5. A method of damping pressure waves in an ink-jet printer of the type comprising:

an ink reservoir;

an ink duct communicating with the reservoir and having a terminal portion and an intermediate portion between the reservoir and the terminal portion;

an ink projecting nozzle provided on said terminal portion of the duct;

transducer means associated with the terminal portion of the duct for generating a first pressure wave in the ink, which is directed towards the nozzle and causes a droplet of ink to be discharged through the nozzle, while a second pressure wave associated with the first pressure wave is directed towards the intermediate portion of the duct,

providing adjacent at least part of said intermediate portion of the duct an elongate container having at least one wall which can deform resiliently under the action of the said pressure wave, and

filling the container with a viscous fluid whereby the energy of said second pressure wave is substantially dissipated within the viscous fluid.

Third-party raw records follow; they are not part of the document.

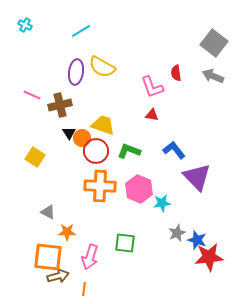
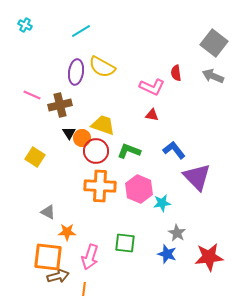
pink L-shape: rotated 45 degrees counterclockwise
gray star: rotated 18 degrees counterclockwise
blue star: moved 30 px left, 14 px down
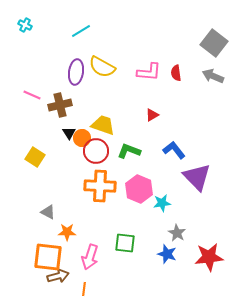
pink L-shape: moved 3 px left, 15 px up; rotated 20 degrees counterclockwise
red triangle: rotated 40 degrees counterclockwise
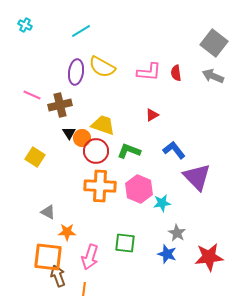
brown arrow: rotated 95 degrees counterclockwise
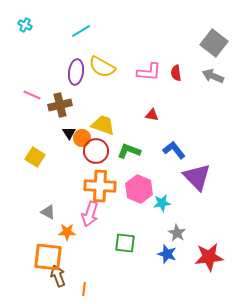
red triangle: rotated 40 degrees clockwise
pink arrow: moved 43 px up
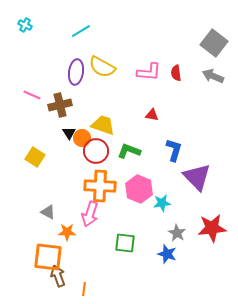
blue L-shape: rotated 55 degrees clockwise
red star: moved 3 px right, 29 px up
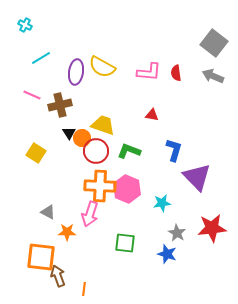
cyan line: moved 40 px left, 27 px down
yellow square: moved 1 px right, 4 px up
pink hexagon: moved 12 px left
orange square: moved 7 px left
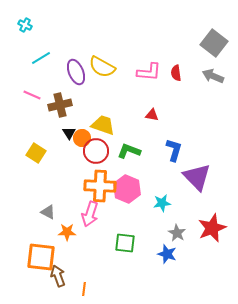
purple ellipse: rotated 30 degrees counterclockwise
red star: rotated 16 degrees counterclockwise
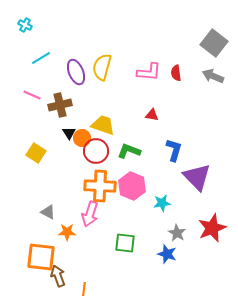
yellow semicircle: rotated 76 degrees clockwise
pink hexagon: moved 5 px right, 3 px up
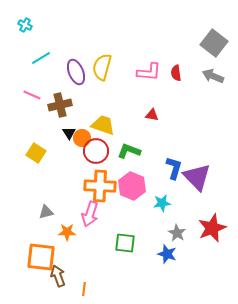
blue L-shape: moved 18 px down
gray triangle: moved 2 px left; rotated 42 degrees counterclockwise
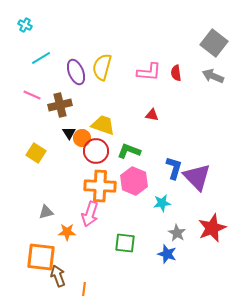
pink hexagon: moved 2 px right, 5 px up
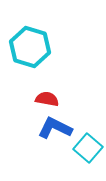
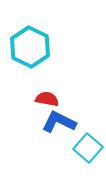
cyan hexagon: rotated 9 degrees clockwise
blue L-shape: moved 4 px right, 6 px up
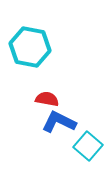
cyan hexagon: rotated 15 degrees counterclockwise
cyan square: moved 2 px up
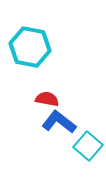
blue L-shape: rotated 12 degrees clockwise
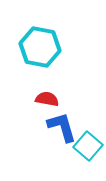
cyan hexagon: moved 10 px right
blue L-shape: moved 3 px right, 5 px down; rotated 36 degrees clockwise
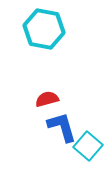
cyan hexagon: moved 4 px right, 18 px up
red semicircle: rotated 25 degrees counterclockwise
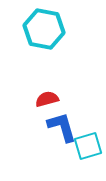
cyan square: rotated 32 degrees clockwise
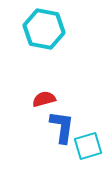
red semicircle: moved 3 px left
blue L-shape: rotated 24 degrees clockwise
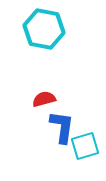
cyan square: moved 3 px left
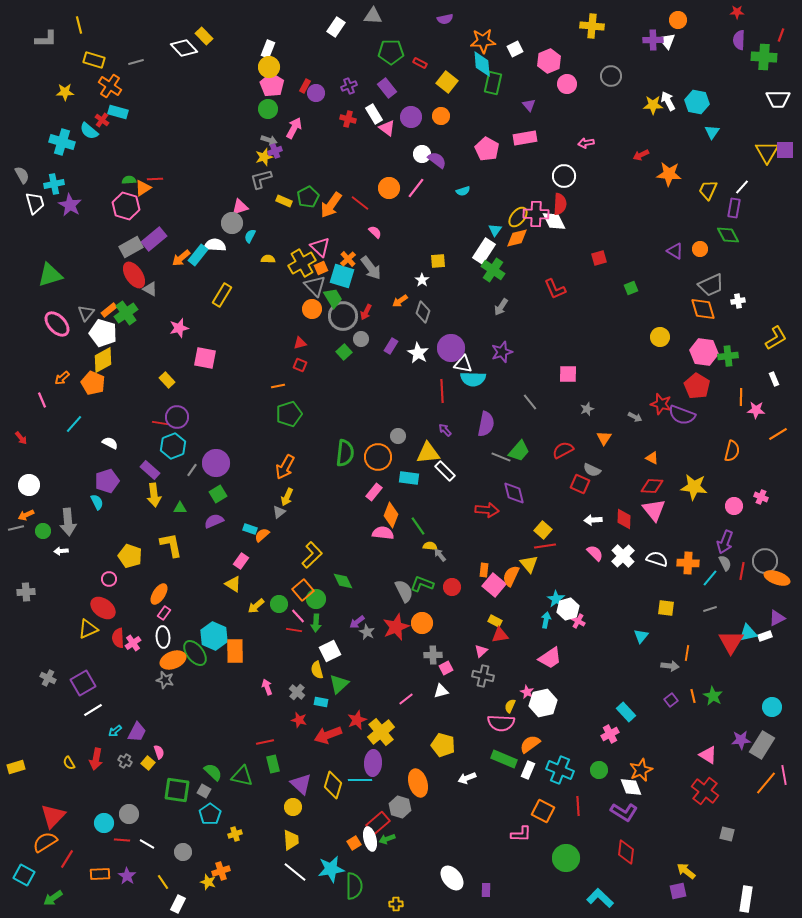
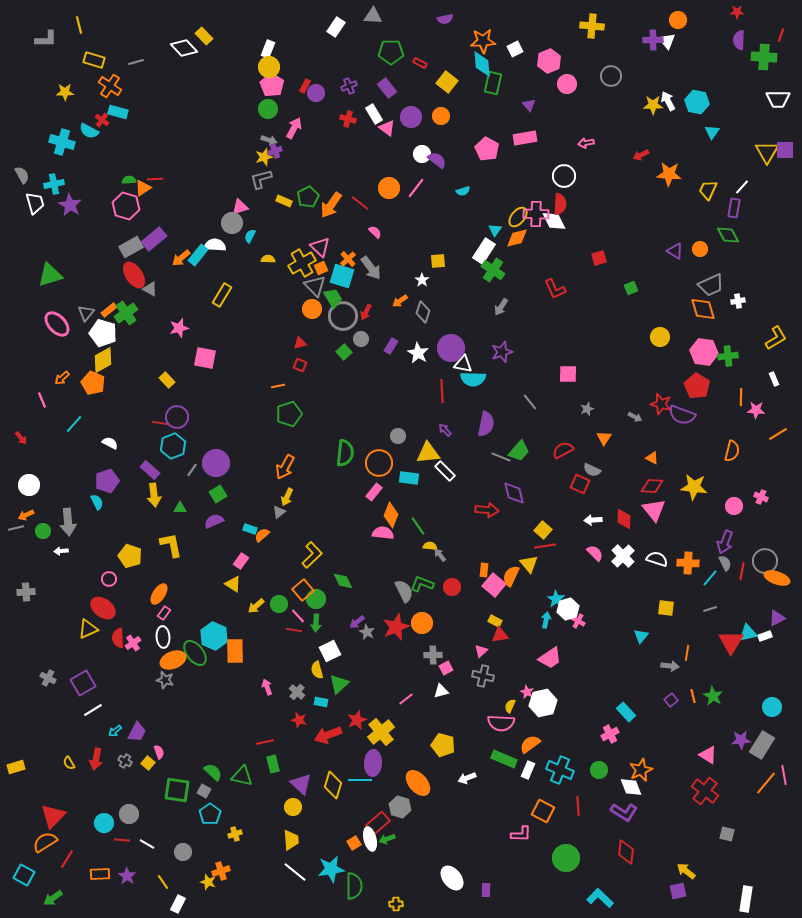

6. A method of damping pressure waves in an ink jet printer of the type comprising a tubular ink duct including a terminal portion of rigid material provided with an ink projecting nozzle and surrounded by a cylindrical transducer for generating a first pressure wave of the ink, which is directed toward the nozzle and causes a droplet of ink to be discharged through said nozzle, and including an intermediate portion between the terminal portion and an ink reservoir, a second pressure wave associated with the first pressure wave being directed toward the intermediate portion of the duct, said method comprising the steps of:

making said intermediate portion of a substantially viscostatic material,

making the acoustic impedance of said intermediate portion matching the acoustic impedance of said terminal portion,

surrounding at least part of said intermediate portion of the duct with an elongate container forming with said intermediate portion a closed annular chamber which can deform resiliently under the action of the said pressure wave, and

filling the container with a viscous fluid, whereby the energy of said second pressure wave is transmitted from said intermediate portion to said fluid and is fully dissipated within the viscous fluid.